Consider a structured repayment strategy. It’s easy to stick to making minimum payments, but doing so can let debt linger for much longer than necessary, with interest accruing along the way.
The debt snowball and debt avalanche methods are both popular ways to tackle credit card debt. The snowball method requires prioritizing payments on the smallest balance first to get a quick win. The avalanche method prioritizes paying off debt with the highest interest rates first and working your way down.
A study by the Kellogg School of Management at Northwestern University found the snowball method of prioritizing the smallest balances first was most associated with successful debt payoff, especially when consumers closed accounts as they were paid off, preventing the temptation to charge them up again.
Call and ask for a lower rate. Some credit card issuers will offer a lower rate to responsible customers in hopes that you’ll remain loyal to the card. Use this opportunity with caution. While a lower rate might lower your monthly payment, it’s better to continue paying a higher monthly payment to eliminate the debt more quickly, with more of the payment going toward principal rather than interest.
Refinance if you’re disciplined. Moving your debt to a lower rate card or consider debt consolidation to pay off existing credit debt can make a lot of sense. Not only can you potentially reduce the amount you’re paying in interest (if you are able to qualify for a card with a lower APR or 0 percent APR promo offer), but less money spent on interest means more money going to the principal balance and a much faster payoff. But be advised: Moving debt off a card tempts some to use an open credit line for more spending.

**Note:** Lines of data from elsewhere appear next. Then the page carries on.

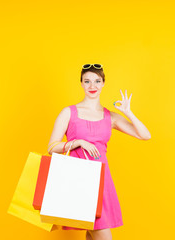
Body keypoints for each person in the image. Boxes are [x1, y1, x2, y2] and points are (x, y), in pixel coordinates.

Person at [47, 63, 151, 240]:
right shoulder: (68, 112)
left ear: (103, 83)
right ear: (81, 84)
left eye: (97, 81)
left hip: (102, 182)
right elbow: (51, 148)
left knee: (92, 232)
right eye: (87, 81)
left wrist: (128, 112)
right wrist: (77, 142)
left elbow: (145, 135)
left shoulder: (110, 116)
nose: (92, 86)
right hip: (78, 181)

Closing accounts after the debt is transferred is a strategy, though it can lead to a lower credit score, since closing accounts lowers available credit potentially raises credit utilization. That can make it more difficult to secure the best rates if you choose to refinance debt in the future.
LendingTree used a statistically relevant sampling (over one million) of anonymized My LendingTree user data. The rank of percentage of users in each metro with at least one maxed-out card was weighted evenly with the rank of the average utilization of revolving credit in each metro, creating a maxed-out score from 0 to 100.
My LendingTree user credit information is provided by TransUnion.